**Assignment:**
Repeat the records below exactly, from the first line through the line containing "Not going to", and leave out any pictures.

[Extracted page text data]
######

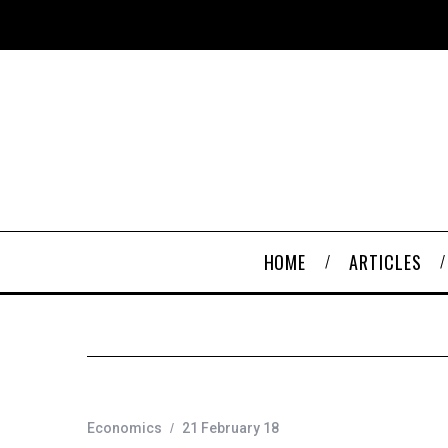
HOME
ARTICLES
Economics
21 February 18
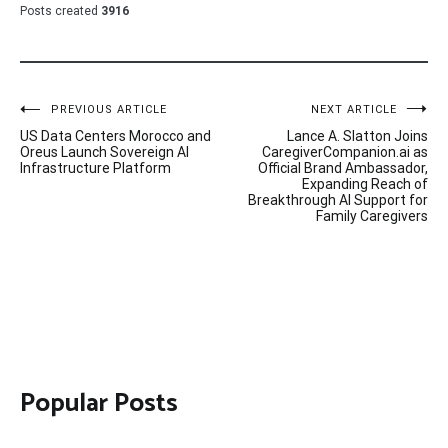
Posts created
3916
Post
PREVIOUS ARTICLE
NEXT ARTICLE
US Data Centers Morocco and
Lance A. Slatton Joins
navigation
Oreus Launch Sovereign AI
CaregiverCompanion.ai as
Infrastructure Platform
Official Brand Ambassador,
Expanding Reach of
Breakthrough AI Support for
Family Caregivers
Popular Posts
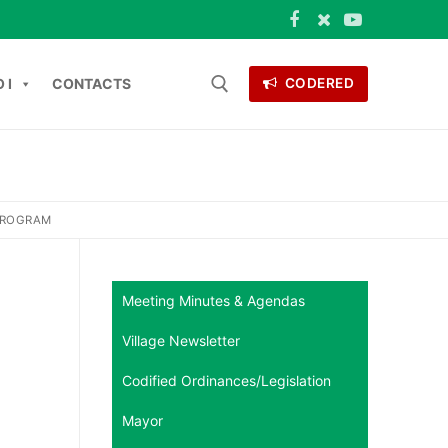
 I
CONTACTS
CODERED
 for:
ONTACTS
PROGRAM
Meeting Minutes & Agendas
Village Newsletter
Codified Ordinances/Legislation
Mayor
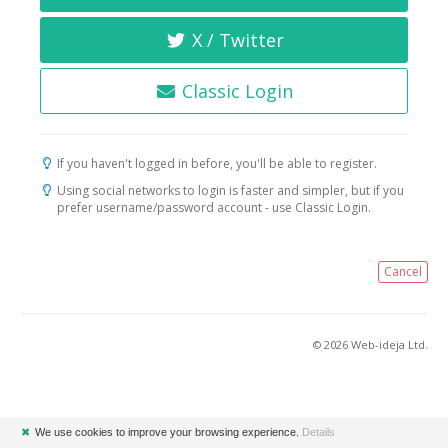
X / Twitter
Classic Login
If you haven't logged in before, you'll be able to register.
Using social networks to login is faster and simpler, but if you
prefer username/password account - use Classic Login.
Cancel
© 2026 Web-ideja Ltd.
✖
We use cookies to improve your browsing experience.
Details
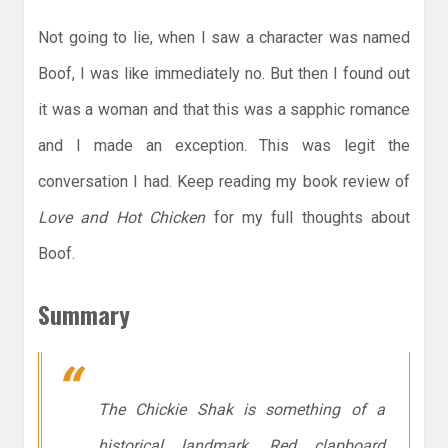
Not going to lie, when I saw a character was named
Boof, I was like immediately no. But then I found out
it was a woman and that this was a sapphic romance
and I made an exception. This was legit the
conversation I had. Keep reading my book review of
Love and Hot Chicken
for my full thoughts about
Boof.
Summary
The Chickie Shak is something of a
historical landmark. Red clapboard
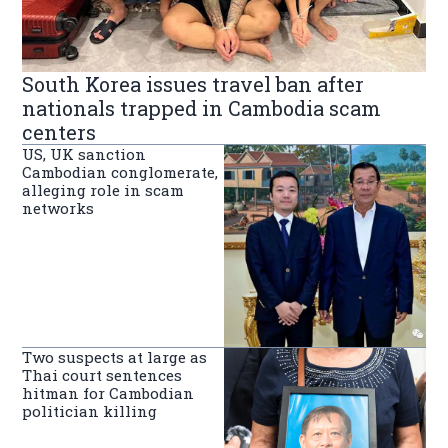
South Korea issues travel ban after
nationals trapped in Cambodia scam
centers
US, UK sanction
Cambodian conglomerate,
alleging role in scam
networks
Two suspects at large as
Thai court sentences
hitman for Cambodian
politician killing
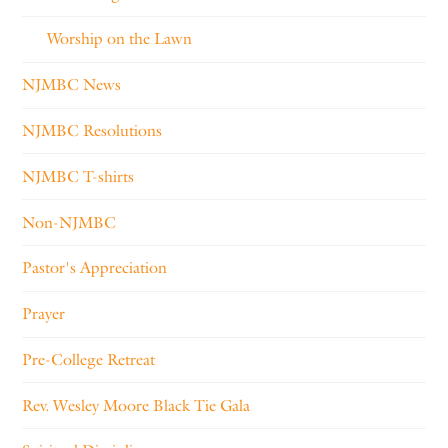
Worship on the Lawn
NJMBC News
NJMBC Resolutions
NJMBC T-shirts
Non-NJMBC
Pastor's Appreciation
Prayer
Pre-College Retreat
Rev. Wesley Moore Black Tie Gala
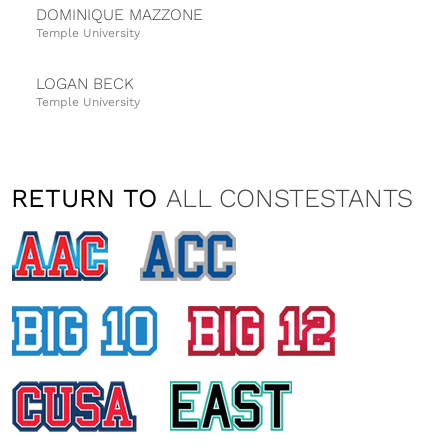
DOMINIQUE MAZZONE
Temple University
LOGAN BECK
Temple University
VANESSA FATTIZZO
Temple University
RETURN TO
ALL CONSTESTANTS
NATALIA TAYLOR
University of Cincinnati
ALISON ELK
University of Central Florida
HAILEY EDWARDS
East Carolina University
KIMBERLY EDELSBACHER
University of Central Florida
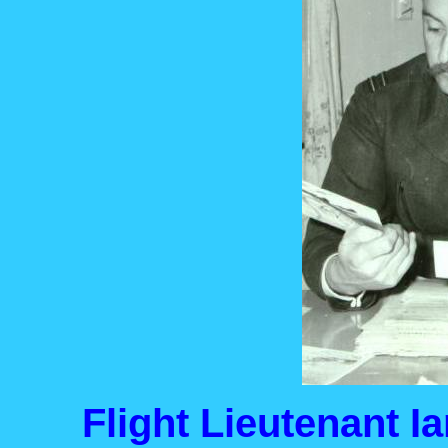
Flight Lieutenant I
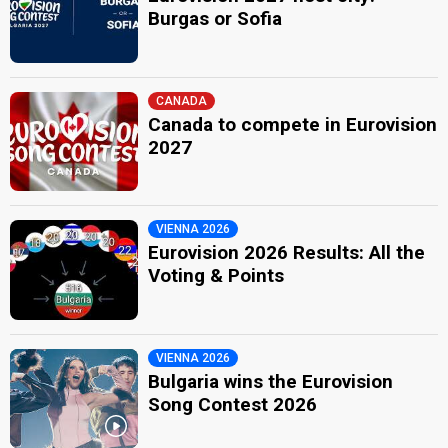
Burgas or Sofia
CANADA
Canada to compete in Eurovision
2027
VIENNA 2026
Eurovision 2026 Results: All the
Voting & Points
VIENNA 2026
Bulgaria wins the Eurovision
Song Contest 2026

######

**Answer space:**
HOME
ARTICLES
Economics
21 February 18
Posts created
3916
Post
PREVIOUS ARTICLE
NEXT ARTICLE
US Data Centers Morocco and
Lance A. Slatton Joins
navigation
Oreus Launch Sovereign AI
CaregiverCompanion.ai as
Infrastructure Platform
Official Brand Ambassador,
Expanding Reach of
Breakthrough AI Support for
Family Caregivers
Popular Posts
 I
CONTACTS
CODERED
 for:
ONTACTS
PROGRAM
Meeting Minutes & Agendas
Village Newsletter
Codified Ordinances/Legislation
Mayor
X / Twitter
Classic Login
If you haven't logged in before, you'll be able to register.
Using social networks to login is faster and simpler, but if you
prefer username/password account - use Classic Login.
Cancel
© 2026 Web-ideja Ltd.
✖
We use cookies to improve your browsing experience.
Details
Not going to lie, when I saw a character was named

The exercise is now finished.